Tuesday, January 27, 2009

Limitations of Love

Two nights ago, I was leaving work. I sat in my car, checked the rear and side mirrors and instead of taking the usual route home, went in the opposite direction. Intending to go home, but just not the same way.

I was about to accelerate when a small form crossed the dim yellow pool of street light. I slowed down. My friends think that I was fitted in with some radar that alerts me to the presence of animals, a few hundred yards away. As it turns out, the little form was a puppy. Black with brown markings. He did not seem to belong to anyone and he knew it.

So he tried to belong to whatever seemed to be moving: a cycle, a cat and then eventually my car as it came closer.

I slowed down even more, crossed the puppy and the stopped the car in the middle of the road.

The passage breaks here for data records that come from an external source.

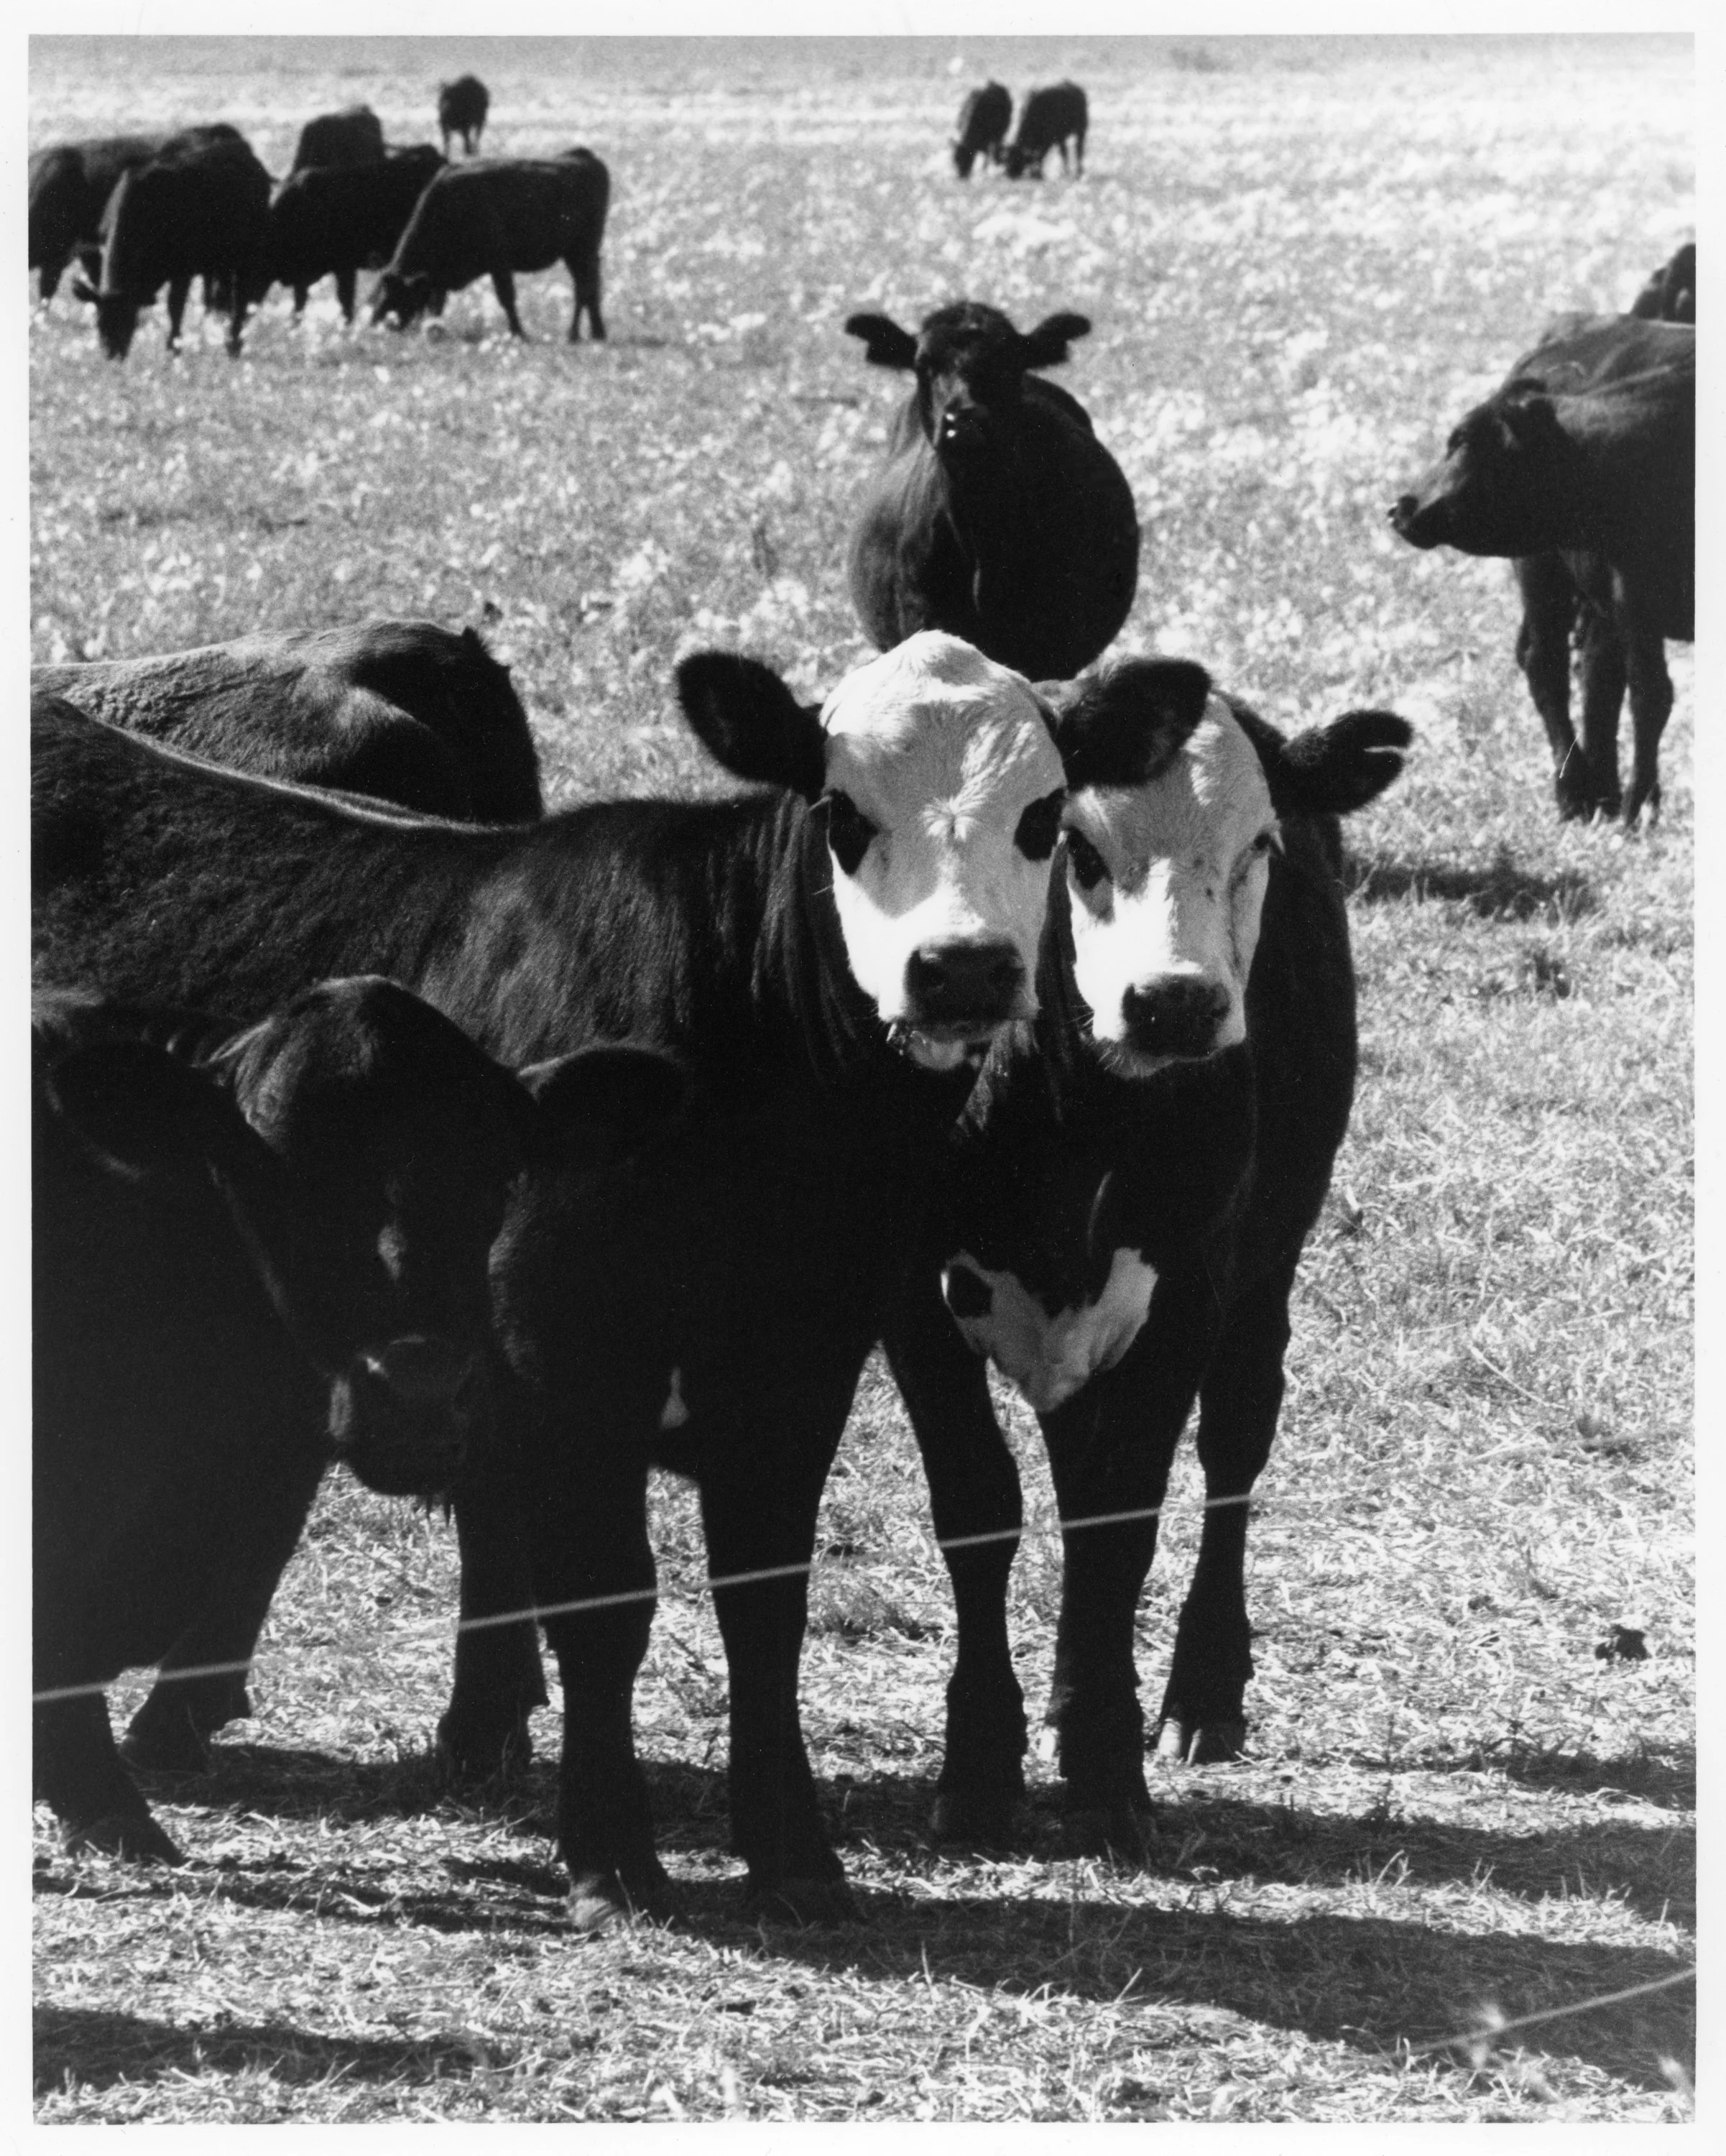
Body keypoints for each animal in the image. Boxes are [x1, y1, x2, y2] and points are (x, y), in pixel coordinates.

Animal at [70, 129, 272, 359]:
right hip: (220, 262)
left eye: (128, 316)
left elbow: (175, 307)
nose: (112, 354)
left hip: (248, 253)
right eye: (99, 321)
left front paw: (173, 349)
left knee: (240, 297)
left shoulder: (182, 270)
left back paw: (234, 343)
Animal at [370, 152, 608, 343]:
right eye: (380, 292)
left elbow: (507, 299)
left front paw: (518, 333)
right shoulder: (440, 279)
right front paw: (435, 330)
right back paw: (597, 333)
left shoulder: (499, 265)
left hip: (582, 251)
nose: (378, 324)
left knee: (584, 289)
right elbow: (437, 304)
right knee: (591, 288)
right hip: (578, 255)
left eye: (397, 295)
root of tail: (585, 157)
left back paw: (574, 334)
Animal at [879, 660, 1412, 1852]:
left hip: (1269, 1259)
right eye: (1070, 844)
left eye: (1258, 843)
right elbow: (979, 1507)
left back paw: (1201, 1693)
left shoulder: (1190, 1293)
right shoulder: (908, 1299)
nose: (1174, 1002)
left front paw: (1104, 1767)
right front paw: (979, 1761)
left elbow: (1121, 1518)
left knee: (1235, 1440)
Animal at [1002, 82, 1088, 179]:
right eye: (1008, 159)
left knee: (1079, 150)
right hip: (1063, 137)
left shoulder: (1049, 139)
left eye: (1018, 158)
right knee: (1064, 152)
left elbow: (1040, 155)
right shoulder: (1057, 138)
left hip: (1081, 130)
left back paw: (1078, 172)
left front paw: (1038, 174)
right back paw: (1065, 172)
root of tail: (1079, 91)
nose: (1010, 173)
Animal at [1390, 314, 1693, 824]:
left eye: (1462, 440)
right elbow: (1651, 697)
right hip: (1542, 573)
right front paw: (1640, 807)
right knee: (1547, 667)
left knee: (1596, 675)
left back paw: (1603, 793)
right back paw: (1577, 794)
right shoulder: (1633, 598)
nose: (1402, 507)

He was still following my car, but a little distracted. I really really wanted to get out of my seat, pick him up and take him home.

A thousand reasons existed then and exist now for why I cannot take home another animal. Most of them are related to my mother. I wanted to push them all out and bring him home. But somewhere, logic, cold, bitchy and calculating reason prevailed. I could not rescue him for a few days, and I could not remove him from the fight of the survival of the fittest to spoil him and then release him back to the wild.

So I drove off.

I cannot shake the image out of my mind. A dark T Junction with a orange yellow glow cast from one side the road. A little, black puppy rolling along, trying to belong to anything that moved. And I took a left and drove on.